La spirale négative se poursuit pour le football transalpin. À l’instar des éditions 2018 et 2022, l’Italie ne participera pas à la prochaine grande fête du football mondial. Suite à sa défaite aux tirs au but contre la Bosnie-Herzégovine lors de la finale des barrages européens, la Nazionale se retrouve une nouvelle fois sur la touche. Pour Johann Crochet, spécialiste reconnu du football italien, ce fiasco n’est pas le fruit du hasard mais la conséquence d’un immobilisme chronique.
Un manque flagrant de vision et de réformes
Interrogé sur son état d’esprit avant la rencontre décisive, Johann Crochet confie son pessimisme initial. Selon lui, le pays n’a tiré aucune leçon des désillusions passées. Le constat est amer : une génération entière d’adolescents en Italie n’a jamais vu son équipe nationale disputer un match de Coupe du monde. Malgré cette situation dramatique, les instances dirigeantes, de la fédération au ministère des Sports, semblent figées.
Le quotidien La Repubblica a d’ailleurs souligné que ce n’est pas seulement l’échec d’une stratégie, mais bien l’absence totale de projet. Contrairement à l’Allemagne ou à l’Espagne, qui ont su se remettre en question lors de crises majeures, l’Italie reste enfermée dans un conservatisme tactique et structurel datant des années 1990.
« En Italie, rien ne bouge, rien ne change, on ne voit pas ce qui se fait ailleurs, on ne regarde pas ce qui se fait même dans des plus petits pays. »
Johann Crochet, spécialiste du football italien
L’expert prend l’exemple des confrontations contre la Norvège, où les Italiens ont semblé découvrir avec stupeur les méthodes de travail modernes des centres de formation nordiques.
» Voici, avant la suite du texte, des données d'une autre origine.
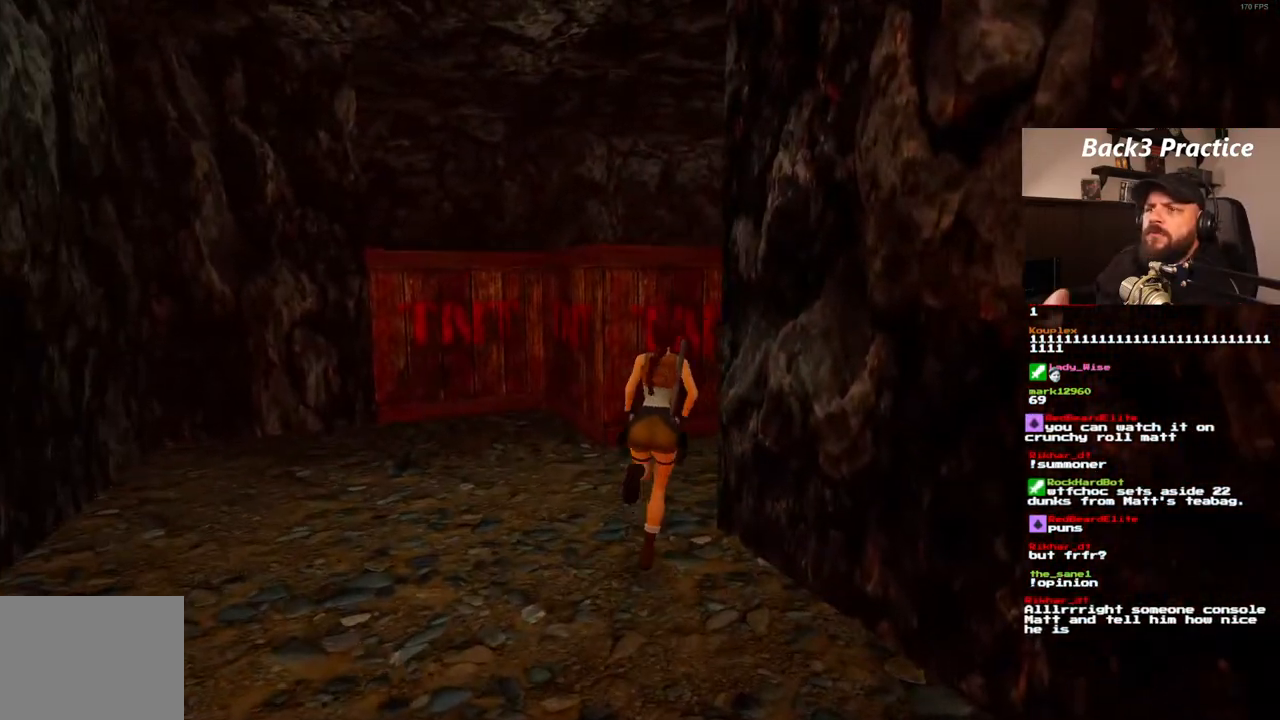
{"dt_ms": 500, "buttons": ["DPAD_UP", "DPAD_RIGHT"], "left_stick": "center", "right_stick": "center", "events": [[150, "DPAD_RIGHT", "up"], [350, "DPAD_RIGHT", "down"]]}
Cette déconnexion avec l’actualité du football mondial illustre un besoin urgent d’éveil citoyen sportif pour exiger des comptes aux décideurs.
Le paradoxe de la formation italienne
Si certains pointent du doigt la qualité des joueurs, Johann Crochet propose une analyse différente. Le talent existe toujours, comme en témoigne l’intérêt des grands clubs européens (Bayern Munich, Borussia Dortmund, Barça) qui viennent recruter de jeunes pépites dans des clubs comme Pescara, l’Atalanta ou Sassuolo. Le véritable problème réside dans l’absence de passerelle entre la formation et l’élite.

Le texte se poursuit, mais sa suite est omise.